Zona franca o di bronzo?


L’Aquila – (di G.Col.) – (Immagine: manifesto di uno spettacolo dell’abruzzese Grazia Succimarra) – La notizia di ieri (niente zona franca per L’Aquila) non è una notizia, a rigore di termini. Da mesi tutti sapevano che la ZFU tanto sbandierata per tre anni, non sarebbe mai arrivata. Del resto, dopo tre anni, chi ci credeva più? C’è da chiedersi se la zona sia franca o le facce di bronzo. Opteremmo per la seconda ipotesi. Zona di bronzo, quindi. Potremmo riesumare tutte le dichiarazioni e gli impegni – spesso anche solenni – dei politici su questo argomento, ma non lo facciamo per non amareggiare la vita di chi legge. Basterà dire che molti hanno portato avanti questa bubbola usandola a proprio tornaconto, pur sapendo che la ZFU non era un progetto realistico. Forse neppure credendoci.

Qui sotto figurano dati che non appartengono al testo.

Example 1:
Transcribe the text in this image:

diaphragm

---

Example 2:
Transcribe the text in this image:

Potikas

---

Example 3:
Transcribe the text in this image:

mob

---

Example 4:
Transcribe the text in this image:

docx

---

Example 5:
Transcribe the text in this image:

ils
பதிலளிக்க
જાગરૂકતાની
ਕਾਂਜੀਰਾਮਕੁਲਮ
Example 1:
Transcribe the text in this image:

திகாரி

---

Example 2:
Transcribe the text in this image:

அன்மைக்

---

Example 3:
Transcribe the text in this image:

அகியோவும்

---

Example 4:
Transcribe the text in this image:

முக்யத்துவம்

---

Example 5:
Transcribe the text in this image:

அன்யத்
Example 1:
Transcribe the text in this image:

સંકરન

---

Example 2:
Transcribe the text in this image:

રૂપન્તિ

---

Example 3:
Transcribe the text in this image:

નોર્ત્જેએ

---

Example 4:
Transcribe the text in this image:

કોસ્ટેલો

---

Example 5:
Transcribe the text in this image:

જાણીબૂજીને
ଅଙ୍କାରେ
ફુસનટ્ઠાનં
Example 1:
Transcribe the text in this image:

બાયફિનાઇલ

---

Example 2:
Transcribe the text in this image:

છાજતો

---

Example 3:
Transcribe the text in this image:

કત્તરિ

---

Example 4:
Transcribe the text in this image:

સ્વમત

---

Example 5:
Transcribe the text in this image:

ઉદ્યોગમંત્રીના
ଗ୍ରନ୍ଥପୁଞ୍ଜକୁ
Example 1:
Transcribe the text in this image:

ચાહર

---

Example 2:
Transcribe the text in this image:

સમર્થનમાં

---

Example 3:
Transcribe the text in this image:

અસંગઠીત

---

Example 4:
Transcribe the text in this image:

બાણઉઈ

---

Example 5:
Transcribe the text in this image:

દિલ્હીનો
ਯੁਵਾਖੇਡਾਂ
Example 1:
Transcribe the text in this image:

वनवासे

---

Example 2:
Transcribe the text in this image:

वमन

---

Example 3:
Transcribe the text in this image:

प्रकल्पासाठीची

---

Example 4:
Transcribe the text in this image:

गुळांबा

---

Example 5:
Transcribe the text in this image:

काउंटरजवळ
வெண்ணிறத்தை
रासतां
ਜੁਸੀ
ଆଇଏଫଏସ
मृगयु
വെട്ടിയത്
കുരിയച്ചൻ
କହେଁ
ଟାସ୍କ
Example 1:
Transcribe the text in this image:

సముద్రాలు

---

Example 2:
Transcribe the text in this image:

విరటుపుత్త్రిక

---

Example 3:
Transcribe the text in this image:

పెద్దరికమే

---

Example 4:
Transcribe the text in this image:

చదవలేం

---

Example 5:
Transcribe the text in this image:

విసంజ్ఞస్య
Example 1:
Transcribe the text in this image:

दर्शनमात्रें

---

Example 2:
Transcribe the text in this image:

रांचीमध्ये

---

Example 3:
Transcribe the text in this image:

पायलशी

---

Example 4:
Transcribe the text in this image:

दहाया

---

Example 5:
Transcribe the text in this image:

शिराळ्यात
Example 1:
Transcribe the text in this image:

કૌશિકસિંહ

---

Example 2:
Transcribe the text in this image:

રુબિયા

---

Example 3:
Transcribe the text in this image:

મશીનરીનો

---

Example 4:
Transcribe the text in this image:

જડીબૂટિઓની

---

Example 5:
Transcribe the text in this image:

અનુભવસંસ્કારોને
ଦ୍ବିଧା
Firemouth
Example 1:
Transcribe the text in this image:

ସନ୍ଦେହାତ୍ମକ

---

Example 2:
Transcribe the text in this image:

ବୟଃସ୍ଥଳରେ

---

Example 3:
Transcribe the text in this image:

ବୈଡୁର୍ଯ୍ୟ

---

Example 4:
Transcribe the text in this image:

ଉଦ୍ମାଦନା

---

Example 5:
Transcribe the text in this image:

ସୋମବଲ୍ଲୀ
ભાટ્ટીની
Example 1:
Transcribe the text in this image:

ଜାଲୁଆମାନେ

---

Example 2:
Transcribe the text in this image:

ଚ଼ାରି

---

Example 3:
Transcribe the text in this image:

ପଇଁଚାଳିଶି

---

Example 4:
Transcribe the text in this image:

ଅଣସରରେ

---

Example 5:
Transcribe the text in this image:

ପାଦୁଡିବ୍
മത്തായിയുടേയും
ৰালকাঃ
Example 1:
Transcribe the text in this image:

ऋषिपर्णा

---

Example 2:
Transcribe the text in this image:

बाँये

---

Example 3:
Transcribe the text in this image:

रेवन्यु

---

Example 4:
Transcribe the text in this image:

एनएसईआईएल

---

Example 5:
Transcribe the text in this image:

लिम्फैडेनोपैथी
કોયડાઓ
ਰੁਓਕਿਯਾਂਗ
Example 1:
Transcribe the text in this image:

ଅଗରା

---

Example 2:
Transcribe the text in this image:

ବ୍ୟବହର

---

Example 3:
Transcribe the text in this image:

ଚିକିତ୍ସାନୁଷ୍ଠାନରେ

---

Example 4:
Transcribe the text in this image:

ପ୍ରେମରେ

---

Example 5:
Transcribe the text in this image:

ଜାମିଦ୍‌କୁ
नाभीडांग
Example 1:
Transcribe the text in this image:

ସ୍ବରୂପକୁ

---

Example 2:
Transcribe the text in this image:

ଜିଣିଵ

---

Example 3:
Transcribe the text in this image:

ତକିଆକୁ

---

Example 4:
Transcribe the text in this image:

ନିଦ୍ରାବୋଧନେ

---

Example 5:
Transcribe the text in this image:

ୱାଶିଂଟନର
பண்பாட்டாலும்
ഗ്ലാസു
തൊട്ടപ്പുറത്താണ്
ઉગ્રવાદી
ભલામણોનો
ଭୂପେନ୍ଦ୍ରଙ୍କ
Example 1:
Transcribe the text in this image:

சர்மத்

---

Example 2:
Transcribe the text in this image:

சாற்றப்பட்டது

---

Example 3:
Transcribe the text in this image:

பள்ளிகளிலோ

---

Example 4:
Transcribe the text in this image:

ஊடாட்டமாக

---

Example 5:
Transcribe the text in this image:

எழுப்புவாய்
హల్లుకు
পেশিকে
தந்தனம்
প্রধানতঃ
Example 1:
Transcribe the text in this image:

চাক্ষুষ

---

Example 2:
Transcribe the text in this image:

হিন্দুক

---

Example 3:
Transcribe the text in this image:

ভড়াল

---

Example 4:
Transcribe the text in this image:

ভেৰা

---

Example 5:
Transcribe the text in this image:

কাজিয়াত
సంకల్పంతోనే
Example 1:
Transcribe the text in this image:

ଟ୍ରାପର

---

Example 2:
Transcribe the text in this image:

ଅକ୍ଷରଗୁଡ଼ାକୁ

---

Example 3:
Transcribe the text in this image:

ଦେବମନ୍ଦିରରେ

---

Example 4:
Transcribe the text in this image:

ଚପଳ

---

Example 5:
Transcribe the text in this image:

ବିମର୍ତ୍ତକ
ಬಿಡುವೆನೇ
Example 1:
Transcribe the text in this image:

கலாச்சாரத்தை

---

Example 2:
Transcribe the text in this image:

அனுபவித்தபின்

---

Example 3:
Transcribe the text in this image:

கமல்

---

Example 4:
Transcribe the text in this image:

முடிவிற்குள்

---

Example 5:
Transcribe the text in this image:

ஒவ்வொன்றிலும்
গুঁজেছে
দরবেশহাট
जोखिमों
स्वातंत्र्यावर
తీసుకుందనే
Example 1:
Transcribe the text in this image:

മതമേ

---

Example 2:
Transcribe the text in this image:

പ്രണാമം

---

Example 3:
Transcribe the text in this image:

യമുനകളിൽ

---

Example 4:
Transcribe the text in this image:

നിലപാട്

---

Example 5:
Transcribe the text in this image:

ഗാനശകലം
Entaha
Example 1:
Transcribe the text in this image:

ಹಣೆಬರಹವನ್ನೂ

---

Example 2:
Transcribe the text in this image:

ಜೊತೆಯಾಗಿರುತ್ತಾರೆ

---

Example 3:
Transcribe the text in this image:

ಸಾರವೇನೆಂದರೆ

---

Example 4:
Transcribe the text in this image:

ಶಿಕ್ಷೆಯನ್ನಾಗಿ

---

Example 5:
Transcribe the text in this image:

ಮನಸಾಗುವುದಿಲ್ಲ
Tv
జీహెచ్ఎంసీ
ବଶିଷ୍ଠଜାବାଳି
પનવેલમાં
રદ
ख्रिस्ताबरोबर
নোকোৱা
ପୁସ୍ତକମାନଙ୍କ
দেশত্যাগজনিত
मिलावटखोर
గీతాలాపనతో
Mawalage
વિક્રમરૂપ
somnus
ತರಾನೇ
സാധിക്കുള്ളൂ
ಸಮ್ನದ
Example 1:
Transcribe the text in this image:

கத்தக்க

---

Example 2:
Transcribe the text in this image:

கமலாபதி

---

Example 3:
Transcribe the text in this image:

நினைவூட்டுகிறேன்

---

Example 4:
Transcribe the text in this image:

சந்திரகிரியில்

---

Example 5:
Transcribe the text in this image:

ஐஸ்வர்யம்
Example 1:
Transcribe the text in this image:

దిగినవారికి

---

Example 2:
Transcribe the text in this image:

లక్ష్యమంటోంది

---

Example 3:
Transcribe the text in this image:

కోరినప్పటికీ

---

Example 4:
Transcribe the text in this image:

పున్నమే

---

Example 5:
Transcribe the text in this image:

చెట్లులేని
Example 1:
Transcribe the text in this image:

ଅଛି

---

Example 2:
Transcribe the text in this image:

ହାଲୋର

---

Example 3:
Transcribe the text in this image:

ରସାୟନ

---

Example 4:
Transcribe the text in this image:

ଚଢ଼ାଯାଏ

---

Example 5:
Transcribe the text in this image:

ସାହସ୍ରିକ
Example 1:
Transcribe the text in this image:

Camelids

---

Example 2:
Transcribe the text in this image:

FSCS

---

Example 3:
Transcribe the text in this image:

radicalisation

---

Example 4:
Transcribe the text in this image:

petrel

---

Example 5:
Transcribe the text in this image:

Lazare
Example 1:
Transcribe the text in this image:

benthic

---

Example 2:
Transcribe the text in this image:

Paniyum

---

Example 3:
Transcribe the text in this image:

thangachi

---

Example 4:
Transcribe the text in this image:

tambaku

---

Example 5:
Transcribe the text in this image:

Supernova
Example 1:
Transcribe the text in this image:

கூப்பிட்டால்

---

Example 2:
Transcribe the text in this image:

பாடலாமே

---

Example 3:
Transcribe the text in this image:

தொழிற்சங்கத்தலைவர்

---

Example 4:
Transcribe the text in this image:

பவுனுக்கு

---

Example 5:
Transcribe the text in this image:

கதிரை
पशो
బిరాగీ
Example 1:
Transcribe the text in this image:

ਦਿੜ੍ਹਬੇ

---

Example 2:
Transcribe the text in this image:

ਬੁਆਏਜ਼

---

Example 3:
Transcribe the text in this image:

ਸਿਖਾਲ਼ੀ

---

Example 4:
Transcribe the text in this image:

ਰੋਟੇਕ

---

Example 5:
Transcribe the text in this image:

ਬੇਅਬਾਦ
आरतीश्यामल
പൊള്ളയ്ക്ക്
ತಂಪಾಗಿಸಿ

Sarebbe stato molto più onesto dire: ci abbiamo provato, ci era venuta in mente questa idea nel momento dello sbandamento post-sisma, ma non ci siamo riusciti. Magari anche per volontà superiori, che albergano nelle caliginose metropoli dell’Unione Europea. E gli aquilani avrebbero, forse, anche masticato amaro, ma capito che non si può vivere – nel cuore di una crisi economica globale – di elemosine, elargizioni, soldi fatti piovere dall’alto. C’erano situazioni tragiche da sanare, tipo quella greca. La UE pensava ad altro, e del povero Abruzzo aquilano francamente se ne infischiava, come il capitano di Via col vento.
Del resto, L’Aquila ha avuto dei benefici: soldi per la ricostruzione (che ancora non sa spendere), soldi per le case, le scuole, le strade, le autonome sistemazioni, e riduzioni di tasse e balzelli. Non si può dire che non abbia avuto.
Si può dire, invece, che non riesce a venir fuori dai pasticci interni, dalla “sua” maniera di gestire, dalla “sua” politica, dalla “sua” inettitudine che pare inchiodata ad un malefico DNA. Dai litigi, dalle rivalità, dalle guerre intestine. Pensate solo alla battaglia quotidiana contro Chiodi e alle liti che stanno imperversando dentro l’Università. Pensate alle inchieste giudiziarie, alle infiltrazioni malavitose, alle macerie, a tutto ciò che fa di questa città, una civitas sbrindellata e stracciata, peraltro ancora coricata tra rottami e rovine.
La presa di distanza dell’UE potrebbe essere un salutare stimolo a cambiare tutto, a rinvigorire chi ha emergie ed idee, a impinguare forze e compagini nuove: a voltare pagina. Troviamo il modo di uscire dal viluppo malsano che soffoca la città. Troviamo teste e cervelli nuovi, e non ne troviamo, invochiamoli da fuori. Ritiriamo la mano tesa per le elemosine, e riacquistiamo un minimo di dignità e autostima. Altro che zona franca e altro che cialtronerie rivelatesi tarocchi storici.